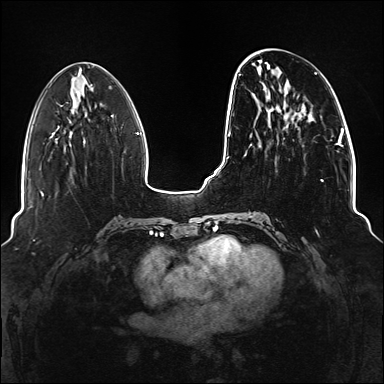
Breast MRI (dynamic contrast-enhanced), one axial slice; position 48 of 176 along the scan axis; dynamic contrast-enhanced series, time point 2 of 6 at this slice position (early post-contrast); 1.5 T; TE 2.3 ms, TR 5.2 ms; 1.1 mm slice thickness; 384 × 384 image matrix. Female patient.
Annotated regions visible in this slice (semi-automatically segmented with operator editing):
- enhancing-tissue mask used for the functional tumour volume (all voxels passing the contrast-enhancement thresholds inside the analysis volume; usually the tumour): bounding box (x1, y1, x2, y2) in pixels: (239, 72, 337, 218)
-*-
If a line in the listing has "slice" in it, report that line.

### [EXERCISE SOLUTION]
Breast MRI (dynamic contrast-enhanced), one axial slice; position 48 of 176 along the scan axis; dynamic contrast-enhanced series, time point 2 of 6 at this slice position (early post-contrast); 1.5 T; TE 2.3 ms, TR 5.2 ms; 1.1 mm slice thickness; 384 × 384 image matrix. Female patient.
Annotated regions visible in this slice (semi-automatically segmented with operator editing):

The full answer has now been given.